▸ Brief
Quote all of the material below verbatim, line for line.

Saved data entries:
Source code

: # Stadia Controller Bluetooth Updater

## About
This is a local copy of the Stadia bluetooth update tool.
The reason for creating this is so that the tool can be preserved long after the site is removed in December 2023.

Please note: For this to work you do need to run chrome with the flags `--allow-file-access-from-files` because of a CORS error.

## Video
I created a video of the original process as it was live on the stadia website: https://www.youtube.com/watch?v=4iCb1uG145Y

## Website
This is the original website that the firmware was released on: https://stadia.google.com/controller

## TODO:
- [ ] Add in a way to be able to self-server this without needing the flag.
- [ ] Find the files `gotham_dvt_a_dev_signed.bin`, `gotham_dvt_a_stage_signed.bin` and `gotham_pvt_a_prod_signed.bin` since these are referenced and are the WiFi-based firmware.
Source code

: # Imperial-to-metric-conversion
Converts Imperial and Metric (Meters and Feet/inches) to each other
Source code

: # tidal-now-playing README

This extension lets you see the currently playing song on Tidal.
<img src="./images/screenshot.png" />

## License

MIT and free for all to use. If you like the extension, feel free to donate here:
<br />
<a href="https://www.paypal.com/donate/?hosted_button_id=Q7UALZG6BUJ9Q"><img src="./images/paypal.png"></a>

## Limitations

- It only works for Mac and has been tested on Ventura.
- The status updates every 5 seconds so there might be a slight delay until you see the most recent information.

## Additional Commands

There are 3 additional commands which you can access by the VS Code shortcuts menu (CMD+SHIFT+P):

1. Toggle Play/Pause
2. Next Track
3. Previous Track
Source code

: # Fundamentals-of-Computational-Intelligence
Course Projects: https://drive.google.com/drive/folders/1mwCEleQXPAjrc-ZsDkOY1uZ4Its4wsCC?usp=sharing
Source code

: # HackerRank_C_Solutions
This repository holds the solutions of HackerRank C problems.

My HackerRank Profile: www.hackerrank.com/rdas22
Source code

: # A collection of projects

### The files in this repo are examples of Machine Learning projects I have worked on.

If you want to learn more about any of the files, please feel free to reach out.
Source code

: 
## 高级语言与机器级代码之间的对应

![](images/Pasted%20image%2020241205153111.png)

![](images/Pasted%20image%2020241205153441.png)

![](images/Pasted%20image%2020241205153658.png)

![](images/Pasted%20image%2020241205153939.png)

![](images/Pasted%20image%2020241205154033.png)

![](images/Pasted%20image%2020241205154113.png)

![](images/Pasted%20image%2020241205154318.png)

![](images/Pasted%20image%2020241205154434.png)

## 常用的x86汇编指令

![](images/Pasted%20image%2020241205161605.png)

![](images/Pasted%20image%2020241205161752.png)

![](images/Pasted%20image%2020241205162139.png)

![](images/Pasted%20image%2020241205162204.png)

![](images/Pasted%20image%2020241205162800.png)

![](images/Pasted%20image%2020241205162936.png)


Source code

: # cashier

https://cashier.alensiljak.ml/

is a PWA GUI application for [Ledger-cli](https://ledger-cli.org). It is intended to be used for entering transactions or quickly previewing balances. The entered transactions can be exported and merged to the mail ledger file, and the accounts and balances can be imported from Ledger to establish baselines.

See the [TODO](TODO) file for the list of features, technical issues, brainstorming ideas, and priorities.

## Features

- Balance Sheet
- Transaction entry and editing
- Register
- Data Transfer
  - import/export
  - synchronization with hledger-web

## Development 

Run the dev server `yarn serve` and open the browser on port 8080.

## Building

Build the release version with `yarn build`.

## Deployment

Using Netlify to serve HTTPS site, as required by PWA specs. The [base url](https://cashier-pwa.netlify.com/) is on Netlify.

▸ Expected output
Source code

: # Stadia Controller Bluetooth Updater

## About
This is a local copy of the Stadia bluetooth update tool.
The reason for creating this is so that the tool can be preserved long after the site is removed in December 2023.

Please note: For this to work you do need to run chrome with the flags `--allow-file-access-from-files` because of a CORS error.

## Video
I created a video of the original process as it was live on the stadia website: https://www.youtube.com/watch?v=4iCb1uG145Y

## Website
This is the original website that the firmware was released on: https://stadia.google.com/controller

## TODO:
- [ ] Add in a way to be able to self-server this without needing the flag.
- [ ] Find the files `gotham_dvt_a_dev_signed.bin`, `gotham_dvt_a_stage_signed.bin` and `gotham_pvt_a_prod_signed.bin` since these are referenced and are the WiFi-based firmware.
Source code

: # Imperial-to-metric-conversion
Converts Imperial and Metric (Meters and Feet/inches) to each other
Source code

: # tidal-now-playing README

This extension lets you see the currently playing song on Tidal.
<img src="./images/screenshot.png" />

## License

MIT and free for all to use. If you like the extension, feel free to donate here:
<br />
<a href="https://www.paypal.com/donate/?hosted_button_id=Q7UALZG6BUJ9Q"><img src="./images/paypal.png"></a>

## Limitations

- It only works for Mac and has been tested on Ventura.
- The status updates every 5 seconds so there might be a slight delay until you see the most recent information.

## Additional Commands

There are 3 additional commands which you can access by the VS Code shortcuts menu (CMD+SHIFT+P):

1. Toggle Play/Pause
2. Next Track
3. Previous Track
Source code

: # Fundamentals-of-Computational-Intelligence
Course Projects: https://drive.google.com/drive/folders/1mwCEleQXPAjrc-ZsDkOY1uZ4Its4wsCC?usp=sharing
Source code

: # HackerRank_C_Solutions
This repository holds the solutions of HackerRank C problems.

My HackerRank Profile: www.hackerrank.com/rdas22
Source code

: # A collection of projects

### The files in this repo are examples of Machine Learning projects I have worked on.

If you want to learn more about any of the files, please feel free to reach out.
Source code

: 
## 高级语言与机器级代码之间的对应

![](images/Pasted%20image%2020241205153111.png)

![](images/Pasted%20image%2020241205153441.png)

![](images/Pasted%20image%2020241205153658.png)

![](images/Pasted%20image%2020241205153939.png)

![](images/Pasted%20image%2020241205154033.png)

![](images/Pasted%20image%2020241205154113.png)

![](images/Pasted%20image%2020241205154318.png)

![](images/Pasted%20image%2020241205154434.png)

## 常用的x86汇编指令

![](images/Pasted%20image%2020241205161605.png)

![](images/Pasted%20image%2020241205161752.png)

![](images/Pasted%20image%2020241205162139.png)

![](images/Pasted%20image%2020241205162204.png)

![](images/Pasted%20image%2020241205162800.png)

![](images/Pasted%20image%2020241205162936.png)


Source code

: # cashier

https://cashier.alensiljak.ml/

is a PWA GUI application for [Ledger-cli](https://ledger-cli.org). It is intended to be used for entering transactions or quickly previewing balances. The entered transactions can be exported and merged to the mail ledger file, and the accounts and balances can be imported from Ledger to establish baselines.

See the [TODO](TODO) file for the list of features, technical issues, brainstorming ideas, and priorities.

## Features

- Balance Sheet
- Transaction entry and editing
- Register
- Data Transfer
  - import/export
  - synchronization with hledger-web

## Development 

Run the dev server `yarn serve` and open the browser on port 8080.

## Building

Build the release version with `yarn build`.

## Deployment

Using Netlify to serve HTTPS site, as required by PWA specs. The [base url](https://cashier-pwa.netlify.com/) is on Netlify.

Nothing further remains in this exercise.